When a large fraction of the infrastructure used in value production is not local, then a corresponding fraction of the income will be lost to the local economy.
No moralising judgements are needed for it to be clear that this condition constitutes a significant block to local economic empowerment. Even where large institutions really try to care, it quickly becomes apparent that ‘elephants cannot look after ants’. It just can’t work.
If we are to address this block – to increase the fraction of income from local value producing activity which accrues to the locality, rather than to remote institutions – the requirement to develop local infrastructure is unavoidable.
This might seem to be a matter of making a case for some investment – but we need to go deeper. We need to ask ourselves why there isn't the needed local infrastructure – because it was present in the past.
Aha! We've already noticed that it got centralised – what happened?
It’s the old pattern of enclosure; local infrastructure, which was some kind of a local commons, was enclosed upon, and abstracted away – that’s the process of centralisation. It didn’t happen by accident, either. Again, without making moral judgements, we can see that this was a systemic process – institutions seeking to manage well, corporates seeking efficiency, achieved these goals through amalgamating and standardising.
Recognising this, wishing to create new local infrastructure, we need to ask ourselves, then, how we can make sure that these systemic tendencies can’t lead, all over again, to the enclosure of what we build.

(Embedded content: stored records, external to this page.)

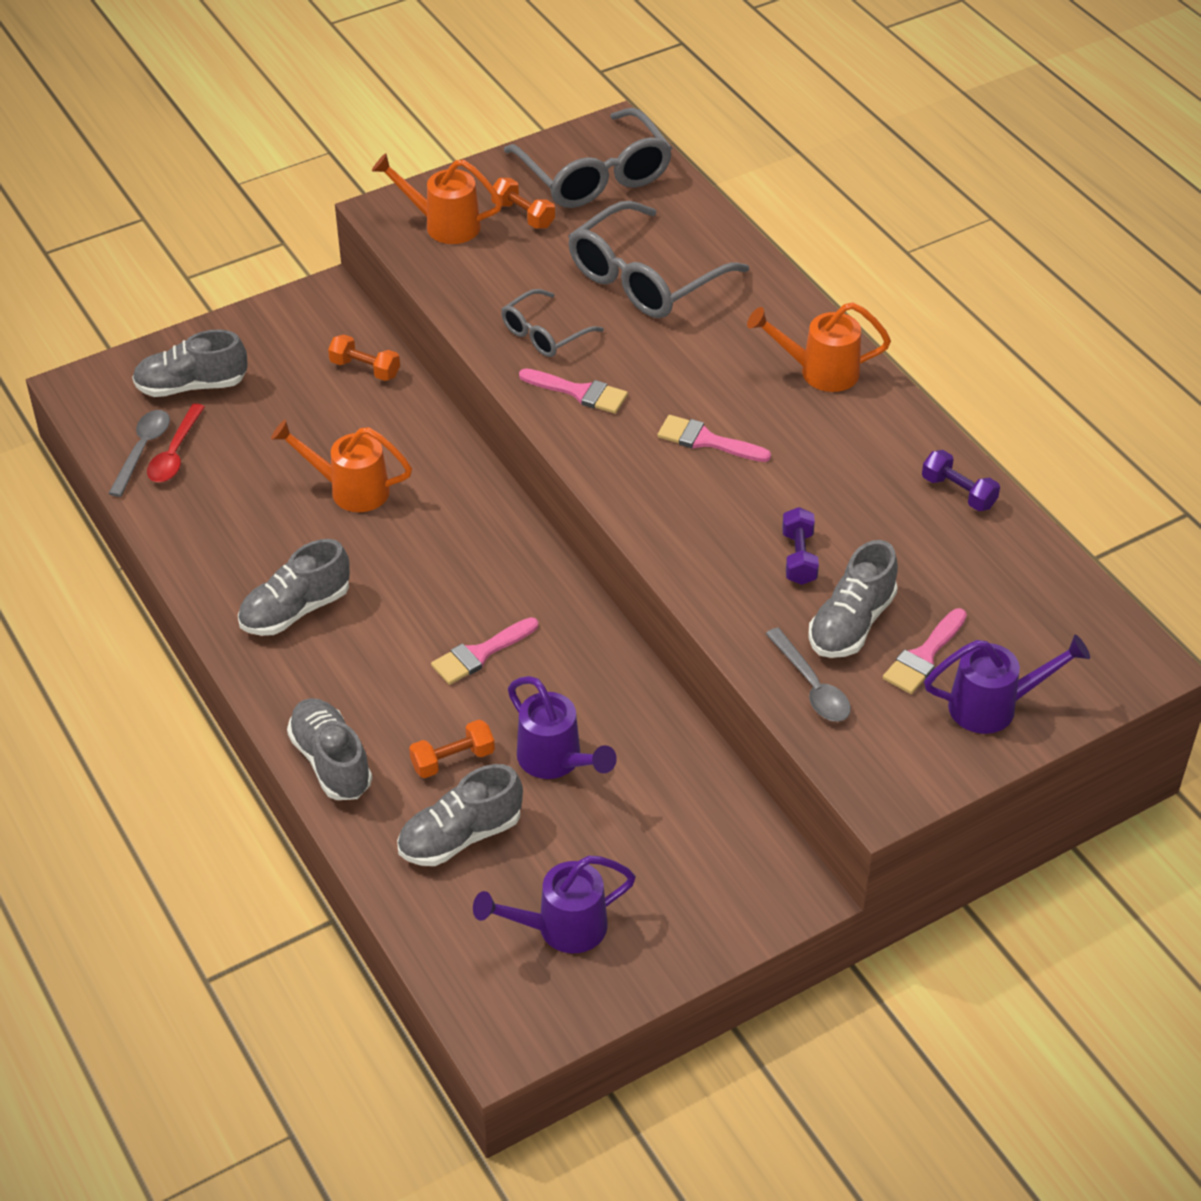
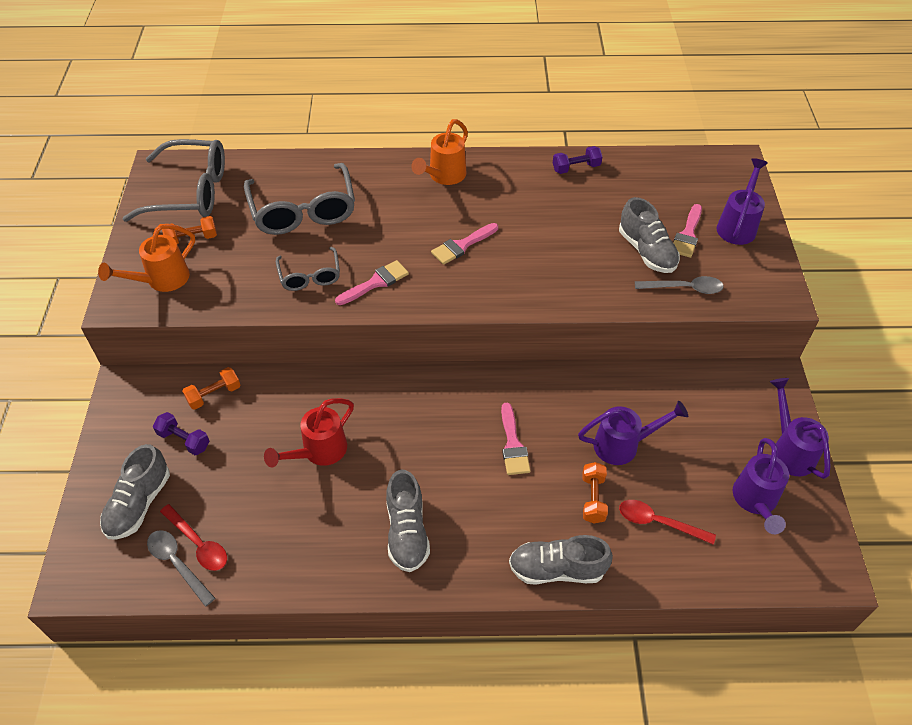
camera: 60 degrees left, 5 degrees up
orange watering can [271,420,412,512] -> red watering can [264,398,354,467]
grey shoe [397,764,523,866] -> red spoon [619,500,716,545]
purple dumbbell [782,507,819,585] -> purple dumbbell moved to [153,412,209,455]
pink brush [883,608,967,694] -> pink brush turned 45 degrees clockwise [674,204,702,258]
none -> purple watering can [770,378,830,479]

On top of the proper work required to justify any infrastructure project, we must also consider three things:
How to structure the investment needed, so that it minimises the amount of power and revenue which ends up outside the locality.
Minimise:
Debt finance;
Private control;
Non-local control.
Maximise:
How to guarantee that ownership and control are structured, so that the infrastructure continues, throughout its useful life, to provide support for local productive capacity:
Effective, but not suffocating asset locks;
Local affordability.
How to be confident that – despite its locally limited scale – the infrastructure remains sufficiently well-managed and efficient to provide real utility to local value producers:
Local returns to efficiency gains;
Local feedback to operators.
These three considerations interlock – each requires, and supports, the others. The Commons Asset Society structure is designed to satisfy all three in a coherent and integrated way.